Review Summary: Never relying on anything except its own gorgeous self.
In a world where you no longer have to even know the location
of a record store in order to hear new music, it almost doesn't matter how good you are; upcoming artists have - in their wildest dreams - something approaching thirty seconds to make their mark. That's a pretty scary thought, and one which causes all manner of fuck-ups to adorn first tracks. Yeah, everyone feels like they have to do something ridiculous in order to stand out; if you're not the world's next Radiohead, why bother, right? Which is why it's refreshing once in every while to hear a band like The Midway State, who are pretty special without even trying to be.

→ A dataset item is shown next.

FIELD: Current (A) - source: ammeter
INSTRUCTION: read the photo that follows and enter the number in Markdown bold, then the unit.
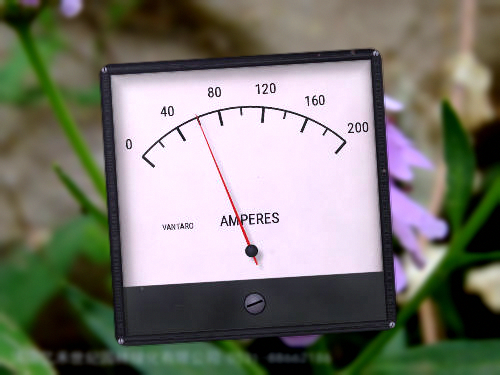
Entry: **60** A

Melodies and rhythms all over the damn place! I sometimes think we forgot about those things somewhere down the line; let's face it, if standing out in such a crowded field is difficult, finding those stand-outs has to take its toll to an extent. But the Canadian outfit's second record Paris or India
is nothing if not a refuge. It doesn't hide its poppy aesthetic or posture. Its driving synths and reverb-drowning guitars are knowingly anthemic. It's not afraid to go where you've anticipated it might, and it's always beautiful when you get there. It's usually epic, too.
Part of the reason The Midway State are able to fall back into these staples is the simple fact that they've nailed a sonic texture so smooth and gorgeous that it's impossible for them not
to sound fresh, which is no mean feat. While everyone has their tolerance limits for production values, Paris or India
finds the pristine middle ground between energetic and ethereal that much pop music tries cheaply to exploit, but few artists would capitalise on locating such a groove in the way that The Midway State do, melding toe-tapping beats to the most uplifting of choruses at every juncture.
Paris or India
is a record which never really attempts profundity, but it's light years from a shallow outing, and the depth that it does possess from moment to moment is amplified so beautiful by the way it works as a whole, never relenting, never relying on anything except its own vibrant and catchy heart to propel it. I would say that ninety-nine percent of people will know after the first four discernible notes of opener 'Alive' whether Paris or India
is for them, and the great thing about records as bold as this one is that the impression they leave tends to be lasting.